Abstract

In 2001: A Space Odyssey, the computer HAL9000 expresses both aspiration and fear, showing an affective dimension to its existence: machine emotion as well as machine intelligence. Is this simply the stuff of science fiction? We know that technology, from phonography to Internet websites like Facebook, can be used to capture, communicate and transmit emotions, and it is an easy step from there to think of technology as itself emotionally powerful. In this book, Brenton Malin attends to the rhetorical uses and consequences of the technology and emotion relation, with the intention that this will enable us to think more critically of the ways in which we interact with and through communications media. It develops and works with a welcome historical perspective, with Malin focusing on the United States during the first 35 years of the 20th century. This was a period in which the rhetorical of the technological sublime was flowing apace. The idea that communications technologies could capture and transmit emotion was taken seriously, especially in administrative research (to use Lazarsfeld’s term). Malin explores the intersection of thinking about technology with thinking about emotion, drawing particular attention to media physicalism as a pronounced technologized version of the human body.
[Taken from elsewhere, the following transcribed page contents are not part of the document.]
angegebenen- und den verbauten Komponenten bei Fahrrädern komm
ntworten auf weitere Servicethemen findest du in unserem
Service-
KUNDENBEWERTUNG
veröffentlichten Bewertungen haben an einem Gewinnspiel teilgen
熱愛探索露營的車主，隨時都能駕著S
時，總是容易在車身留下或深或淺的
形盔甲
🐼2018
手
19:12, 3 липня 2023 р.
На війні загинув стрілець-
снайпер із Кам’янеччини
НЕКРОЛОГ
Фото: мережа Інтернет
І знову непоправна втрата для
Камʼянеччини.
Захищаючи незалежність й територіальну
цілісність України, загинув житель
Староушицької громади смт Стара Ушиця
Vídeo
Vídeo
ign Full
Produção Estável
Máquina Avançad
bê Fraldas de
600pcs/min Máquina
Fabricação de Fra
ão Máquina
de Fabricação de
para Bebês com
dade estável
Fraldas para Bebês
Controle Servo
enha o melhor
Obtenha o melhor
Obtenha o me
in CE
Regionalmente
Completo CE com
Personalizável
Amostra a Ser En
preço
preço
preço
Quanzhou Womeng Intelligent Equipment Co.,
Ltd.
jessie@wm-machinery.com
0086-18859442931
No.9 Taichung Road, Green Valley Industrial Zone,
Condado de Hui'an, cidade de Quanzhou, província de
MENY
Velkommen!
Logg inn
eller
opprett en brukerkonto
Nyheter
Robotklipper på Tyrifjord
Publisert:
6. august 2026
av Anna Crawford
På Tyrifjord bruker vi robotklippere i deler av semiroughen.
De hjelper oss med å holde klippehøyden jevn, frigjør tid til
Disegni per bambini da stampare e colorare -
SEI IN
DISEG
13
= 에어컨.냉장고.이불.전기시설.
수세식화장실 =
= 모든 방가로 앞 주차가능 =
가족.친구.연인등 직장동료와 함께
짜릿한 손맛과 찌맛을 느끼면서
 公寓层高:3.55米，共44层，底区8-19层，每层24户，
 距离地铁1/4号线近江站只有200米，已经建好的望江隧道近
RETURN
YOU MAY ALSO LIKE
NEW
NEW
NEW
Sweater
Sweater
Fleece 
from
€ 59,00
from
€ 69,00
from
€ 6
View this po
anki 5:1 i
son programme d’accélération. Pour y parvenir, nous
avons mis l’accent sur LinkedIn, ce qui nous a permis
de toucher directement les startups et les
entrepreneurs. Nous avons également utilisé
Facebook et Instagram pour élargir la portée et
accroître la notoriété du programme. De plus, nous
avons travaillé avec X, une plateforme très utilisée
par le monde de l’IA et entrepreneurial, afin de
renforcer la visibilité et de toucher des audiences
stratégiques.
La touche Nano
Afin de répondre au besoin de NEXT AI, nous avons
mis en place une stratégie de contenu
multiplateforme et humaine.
He does so through chapters dealing with specific communications technologies, from stereoscopes through recording and radio broadcasting to cinematography and related recording technologies. A concluding chapter considers the legacy of early 20th century attitudes to emotion and technology, showing how the rhetoric of media physicalism persists in the early 21st century. Malin has written an illuminating study, bringing to our attention areas of research and thinking, some now quite neglected, that are concerned with the complex relationship between media technologies and our emotional lives. In the contemporary period, when so-called new media seem to some to demand attention only to their newness, this book offers the salutary reminder that views taken to older yet once-new technologies continue to influence interpretations of our more recent experience.